Vitamin A is required by the body on an every day basis to maintain healthy skin and keep your eyesight on track. There are many people who say that carrots provide enough vitamin A to prevent you from getting night blindness. The fact is, ancient Egyptian doctors prescribed liver in their time, which they said contained enough vitamin A to combat night blindness. Vitamin A is also known as an antioxidant, which makes it ideal to prevent cancer and anti aging. Along with these benefits, it also helps with your immune system as well.

To get the proper absorption of vitamin A, you’ll need to consume fat. Those of you who happen to be on a low fat or restricted diet, simply may not be getting the right amounts of vitamin A from your supplements that you may think. To get the proper absorption of vitamin A in your diet, you’ll need to consume a high enough level of protein. Protein combines with vitamin A to make it stronger, and help it move through your body.

On a normal day, you should be consuming around 5,000 international units (IU) of vitamin A. Depending on your health and your age, you may need to consume more or less. The safest form of vitamin A is beta carotene as mentioned above, and it can be taken in much larger doses. No matter what age you may be, you can feel safe to consume high amounts of vitamin A in the form of beta carotene.

If you don’t consume enough vitamin A in your diet, you’ll end up with a deficiency. A deficiency is never a good thing, as it normally results in skin problems, increased infections, and even night blindness as well. A prolonged deficiency in vitamin A can put you at a risk for cancer as well, and you’ll also miss out on any effects of anti aging that the vitamin might have. Although you should begin taking it immediately if you have a deficiency, the effects wouldn’t be the same as they would be if you stayed up to date with the right amount on a daily basis.

On the other hand, if you are getting too much vitamin A, you’ll put yourself at risk for pain in your joints, abdomen, and your bones. Even though too much or not enough can cause you serious side effects, you should always get the right amount in your diet. Vitamin A is very important, and should always be included in your diet. You can find it in many foods, or take supplements that include the well needed vitamin. If you are going to take supplements, you should make sure that they provide the right amounts - with no side effects.

Bee Pollen Supplements

Even though a lot of people don’t actually realize it, a lot of antioxidant foods that we consume are from vegetables. Vegetables such as broccoli, cauliflower, tomatoes, and peppers are all excellent choices with some great benefits for your body. When consuming vegetables, you should always go for those that are rich in color, as they are high in what is known as phytonutrients.

Phytonutrients are nutrients found in the skins of several fruits and vegetables, which give the food color as well as flavor and scent. Phytonutrients are quite simply the best types of antioxidant foods that you can find anywhere. If you are looking for a supplement value, the coq10 offers you a high level of antioxidant value.

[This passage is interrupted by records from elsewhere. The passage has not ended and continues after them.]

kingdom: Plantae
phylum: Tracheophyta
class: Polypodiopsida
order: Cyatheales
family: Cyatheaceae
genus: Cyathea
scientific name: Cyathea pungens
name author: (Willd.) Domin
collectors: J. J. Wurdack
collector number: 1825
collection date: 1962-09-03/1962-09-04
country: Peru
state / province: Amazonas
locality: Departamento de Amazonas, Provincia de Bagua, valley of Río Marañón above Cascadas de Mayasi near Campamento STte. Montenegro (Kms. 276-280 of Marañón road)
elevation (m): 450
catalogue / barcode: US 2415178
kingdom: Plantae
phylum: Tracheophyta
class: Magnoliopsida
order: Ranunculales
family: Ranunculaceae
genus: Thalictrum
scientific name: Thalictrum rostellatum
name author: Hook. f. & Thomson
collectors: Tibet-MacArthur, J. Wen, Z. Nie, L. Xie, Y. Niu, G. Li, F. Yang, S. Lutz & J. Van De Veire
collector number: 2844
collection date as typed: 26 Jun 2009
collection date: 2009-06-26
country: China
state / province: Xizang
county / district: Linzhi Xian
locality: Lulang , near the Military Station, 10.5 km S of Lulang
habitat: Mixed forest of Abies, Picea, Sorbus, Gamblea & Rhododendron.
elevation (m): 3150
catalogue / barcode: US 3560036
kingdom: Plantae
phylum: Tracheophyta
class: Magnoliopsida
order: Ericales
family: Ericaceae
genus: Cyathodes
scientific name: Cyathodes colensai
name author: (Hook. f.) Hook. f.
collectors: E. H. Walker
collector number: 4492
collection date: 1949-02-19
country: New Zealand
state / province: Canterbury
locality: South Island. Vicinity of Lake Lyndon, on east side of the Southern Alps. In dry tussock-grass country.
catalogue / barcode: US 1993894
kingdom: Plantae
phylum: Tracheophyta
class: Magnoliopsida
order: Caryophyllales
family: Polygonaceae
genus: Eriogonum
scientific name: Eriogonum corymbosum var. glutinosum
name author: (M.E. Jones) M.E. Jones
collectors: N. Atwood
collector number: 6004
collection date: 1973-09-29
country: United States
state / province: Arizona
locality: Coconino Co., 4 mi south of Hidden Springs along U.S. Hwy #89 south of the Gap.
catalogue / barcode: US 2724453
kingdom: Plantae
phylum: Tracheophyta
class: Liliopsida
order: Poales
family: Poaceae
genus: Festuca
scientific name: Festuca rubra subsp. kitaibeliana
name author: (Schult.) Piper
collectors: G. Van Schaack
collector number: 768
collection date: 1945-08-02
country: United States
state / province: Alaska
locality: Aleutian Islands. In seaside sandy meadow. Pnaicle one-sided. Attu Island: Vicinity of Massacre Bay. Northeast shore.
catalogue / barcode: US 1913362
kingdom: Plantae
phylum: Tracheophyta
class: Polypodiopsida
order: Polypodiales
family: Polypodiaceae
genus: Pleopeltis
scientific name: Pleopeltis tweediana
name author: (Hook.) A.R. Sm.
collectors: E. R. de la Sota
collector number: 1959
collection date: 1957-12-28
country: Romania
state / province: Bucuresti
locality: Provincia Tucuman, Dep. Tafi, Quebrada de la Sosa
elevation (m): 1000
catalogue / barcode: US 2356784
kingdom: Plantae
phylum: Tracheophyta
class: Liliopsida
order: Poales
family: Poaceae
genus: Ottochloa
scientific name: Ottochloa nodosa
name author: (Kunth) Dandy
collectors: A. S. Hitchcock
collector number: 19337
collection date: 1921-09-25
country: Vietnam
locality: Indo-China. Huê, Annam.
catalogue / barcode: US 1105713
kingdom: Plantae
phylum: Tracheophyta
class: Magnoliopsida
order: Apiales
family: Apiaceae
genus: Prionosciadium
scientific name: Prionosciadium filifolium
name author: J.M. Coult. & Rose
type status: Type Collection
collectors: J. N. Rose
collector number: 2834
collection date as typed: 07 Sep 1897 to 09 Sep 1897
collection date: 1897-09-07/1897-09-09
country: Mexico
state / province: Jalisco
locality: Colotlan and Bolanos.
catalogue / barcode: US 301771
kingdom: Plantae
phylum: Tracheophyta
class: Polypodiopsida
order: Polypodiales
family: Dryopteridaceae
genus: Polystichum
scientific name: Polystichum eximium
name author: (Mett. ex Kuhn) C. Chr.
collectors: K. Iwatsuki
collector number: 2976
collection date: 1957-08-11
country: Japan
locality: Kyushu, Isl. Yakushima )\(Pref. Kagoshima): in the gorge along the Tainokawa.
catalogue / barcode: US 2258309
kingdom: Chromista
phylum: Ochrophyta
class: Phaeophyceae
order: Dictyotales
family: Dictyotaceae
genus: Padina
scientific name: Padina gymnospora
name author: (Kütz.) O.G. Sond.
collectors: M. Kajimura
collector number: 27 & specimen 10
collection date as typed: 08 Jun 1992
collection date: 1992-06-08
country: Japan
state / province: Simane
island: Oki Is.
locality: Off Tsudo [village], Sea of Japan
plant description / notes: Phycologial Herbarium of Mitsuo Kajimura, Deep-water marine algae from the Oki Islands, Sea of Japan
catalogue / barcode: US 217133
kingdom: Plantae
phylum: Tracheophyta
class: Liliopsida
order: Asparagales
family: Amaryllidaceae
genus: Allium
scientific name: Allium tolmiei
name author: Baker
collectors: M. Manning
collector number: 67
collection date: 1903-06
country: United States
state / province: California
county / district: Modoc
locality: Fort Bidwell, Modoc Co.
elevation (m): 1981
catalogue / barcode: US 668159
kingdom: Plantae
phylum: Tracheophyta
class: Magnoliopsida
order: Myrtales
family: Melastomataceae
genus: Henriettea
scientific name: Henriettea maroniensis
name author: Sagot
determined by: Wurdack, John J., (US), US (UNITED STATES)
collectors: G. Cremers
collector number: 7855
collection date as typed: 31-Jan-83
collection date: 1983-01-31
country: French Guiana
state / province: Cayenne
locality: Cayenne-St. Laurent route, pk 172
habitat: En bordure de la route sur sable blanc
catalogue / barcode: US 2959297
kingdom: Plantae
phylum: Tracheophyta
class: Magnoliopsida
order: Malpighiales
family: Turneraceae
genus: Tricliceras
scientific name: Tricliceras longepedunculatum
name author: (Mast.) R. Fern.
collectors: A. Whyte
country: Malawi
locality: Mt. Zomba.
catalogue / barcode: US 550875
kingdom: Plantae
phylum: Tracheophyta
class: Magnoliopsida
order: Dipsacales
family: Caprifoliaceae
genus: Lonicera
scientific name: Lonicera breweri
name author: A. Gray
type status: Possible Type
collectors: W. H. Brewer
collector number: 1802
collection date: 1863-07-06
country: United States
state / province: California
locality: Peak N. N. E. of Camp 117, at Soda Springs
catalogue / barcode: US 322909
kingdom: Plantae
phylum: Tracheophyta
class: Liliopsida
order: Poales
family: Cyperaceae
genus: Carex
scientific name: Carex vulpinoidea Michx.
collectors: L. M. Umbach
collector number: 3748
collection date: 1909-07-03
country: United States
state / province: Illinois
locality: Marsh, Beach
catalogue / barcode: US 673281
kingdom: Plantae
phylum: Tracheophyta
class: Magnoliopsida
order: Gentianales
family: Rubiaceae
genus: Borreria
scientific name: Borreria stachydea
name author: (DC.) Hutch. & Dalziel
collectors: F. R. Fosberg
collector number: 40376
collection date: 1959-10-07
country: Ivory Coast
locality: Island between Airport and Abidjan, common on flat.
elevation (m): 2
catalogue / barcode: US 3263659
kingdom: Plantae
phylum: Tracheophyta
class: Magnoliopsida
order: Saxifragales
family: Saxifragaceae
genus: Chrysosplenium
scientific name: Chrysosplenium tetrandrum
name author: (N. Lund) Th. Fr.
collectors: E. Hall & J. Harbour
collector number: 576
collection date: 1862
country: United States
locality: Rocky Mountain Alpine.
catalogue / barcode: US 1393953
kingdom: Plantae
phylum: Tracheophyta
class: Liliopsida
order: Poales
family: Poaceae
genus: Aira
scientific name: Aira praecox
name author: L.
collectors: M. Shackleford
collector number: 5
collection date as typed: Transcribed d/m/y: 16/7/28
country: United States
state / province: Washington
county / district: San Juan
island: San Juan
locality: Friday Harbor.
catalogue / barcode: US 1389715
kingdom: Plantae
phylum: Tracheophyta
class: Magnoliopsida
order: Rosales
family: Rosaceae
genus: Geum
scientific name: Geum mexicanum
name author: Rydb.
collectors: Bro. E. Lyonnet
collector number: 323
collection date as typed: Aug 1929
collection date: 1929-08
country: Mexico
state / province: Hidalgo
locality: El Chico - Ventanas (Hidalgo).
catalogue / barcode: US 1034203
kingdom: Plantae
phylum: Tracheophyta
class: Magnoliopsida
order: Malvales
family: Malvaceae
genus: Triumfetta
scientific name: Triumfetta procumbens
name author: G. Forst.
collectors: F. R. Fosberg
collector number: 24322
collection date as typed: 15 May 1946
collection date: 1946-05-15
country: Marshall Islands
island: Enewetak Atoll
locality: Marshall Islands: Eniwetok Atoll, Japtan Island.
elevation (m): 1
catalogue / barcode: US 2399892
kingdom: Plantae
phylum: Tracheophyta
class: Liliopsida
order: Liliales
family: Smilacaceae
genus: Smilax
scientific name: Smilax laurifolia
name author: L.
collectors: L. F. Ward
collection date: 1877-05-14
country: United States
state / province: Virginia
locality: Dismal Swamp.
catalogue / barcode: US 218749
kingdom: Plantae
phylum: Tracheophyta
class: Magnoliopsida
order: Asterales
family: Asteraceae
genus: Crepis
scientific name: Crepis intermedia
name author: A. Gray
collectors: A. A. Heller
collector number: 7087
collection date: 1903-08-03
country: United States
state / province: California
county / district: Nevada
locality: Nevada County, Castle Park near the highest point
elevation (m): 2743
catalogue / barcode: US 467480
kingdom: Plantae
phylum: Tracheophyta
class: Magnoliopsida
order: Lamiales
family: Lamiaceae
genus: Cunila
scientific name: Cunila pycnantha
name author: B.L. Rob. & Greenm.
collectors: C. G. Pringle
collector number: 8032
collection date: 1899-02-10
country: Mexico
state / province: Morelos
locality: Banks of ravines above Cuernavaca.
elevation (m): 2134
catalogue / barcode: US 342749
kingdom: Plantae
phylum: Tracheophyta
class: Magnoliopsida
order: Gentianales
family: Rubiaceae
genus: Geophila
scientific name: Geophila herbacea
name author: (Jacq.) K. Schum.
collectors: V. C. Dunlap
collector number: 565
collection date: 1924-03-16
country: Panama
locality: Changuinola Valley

Although fruits and vegetables are the best sources for antioxidants, the problem with them is that they are produced by the use of chemical herbicides, pesticides, and different types of fertilizers. Over the years, studies have shown that fruits and vegetables which are organically grown are high in antioxidants, and boast a much higher concentration than those that have been produced commercially.

In the busy world of today, it can be very tough to eat like we should, nor can we eat organic fruits and vegetables all the time. If you can’t or don’t have access to organic fruits or other sources of antioxidant foods, you should look into nutritional supplements that offer you the phytonutrients you need in your diet.

Supplements that contain phytonutrients do have advantages when compared to certain fruits, such as carrots - which can elevate your blood sugar level to a very high level. Phytonutrients found in supplements are the extract of pigments where nutrients are concentrated, meaning that they draw the best from antioxidant foods, leaving the calories and sugar behind.

Don’t get the wrong idea here, fruits and vegetables are indeed good for you. They are high in antioxidants, although those that are produced commercially generally come with chemicals and such that aren’t so good for you. Canned fruits and vegetables come with high levels of sugars and calories, which antioxidant supplements don’t have. The supplements offer you the levels you need, without any chemicals, sugars, or calories. This way, you don’t have to worry about consuming anything that isn’t good for you.

No matter how you look at it, healthy eating for your body starts and end with foods that contain antioxidants. There are several types of foods that contain antioxidants, although fruits and vegetables contain the most amounts. Steak and meat are also great sources of antioxidants, along with other great benefits, such as protein. Anytime you can’t get foods that contain antioxidants - you can count on supplements to deliver the amount you need to stay healthy.